:: JOB ::
Skip the images and restate every line of the records exactly.

:: DATA FOR THIS EXERCISE ::
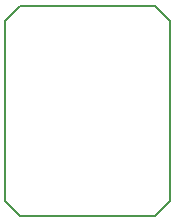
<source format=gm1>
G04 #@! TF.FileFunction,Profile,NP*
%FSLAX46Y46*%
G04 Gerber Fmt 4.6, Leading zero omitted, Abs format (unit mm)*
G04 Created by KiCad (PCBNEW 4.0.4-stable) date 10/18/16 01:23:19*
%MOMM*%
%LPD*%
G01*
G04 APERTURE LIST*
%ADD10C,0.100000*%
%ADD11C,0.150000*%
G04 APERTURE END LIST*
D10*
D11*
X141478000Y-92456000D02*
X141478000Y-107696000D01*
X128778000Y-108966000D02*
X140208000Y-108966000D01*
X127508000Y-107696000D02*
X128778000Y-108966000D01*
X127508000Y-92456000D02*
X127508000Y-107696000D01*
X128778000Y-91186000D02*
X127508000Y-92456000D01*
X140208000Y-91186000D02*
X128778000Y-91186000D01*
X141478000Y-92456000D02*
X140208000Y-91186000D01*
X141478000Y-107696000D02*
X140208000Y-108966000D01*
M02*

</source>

:: EXERCISE ANSWER ::
<source format=gm1>
G04 #@! TF.FileFunction,Profile,NP*
%FSLAX46Y46*%
G04 Gerber Fmt 4.6, Leading zero omitted, Abs format (unit mm)*
G04 Created by KiCad (PCBNEW 4.0.4-stable) date 10/18/16 01:23:19*
%MOMM*%
%LPD*%
G01*
G04 APERTURE LIST*
%ADD10C,0.100000*%
%ADD11C,0.150000*%
G04 APERTURE END LIST*
D10*
D11*
X141478000Y-92456000D02*
X141478000Y-107696000D01*
X128778000Y-108966000D02*
X140208000Y-108966000D01*
X127508000Y-107696000D02*
X128778000Y-108966000D01*
X127508000Y-92456000D02*
X127508000Y-107696000D01*
X128778000Y-91186000D02*
X127508000Y-92456000D01*
X140208000Y-91186000D02*
X128778000Y-91186000D01*
X141478000Y-92456000D02*
X140208000Y-91186000D01*
X141478000Y-107696000D02*
X140208000Y-108966000D01*
M02*

</source>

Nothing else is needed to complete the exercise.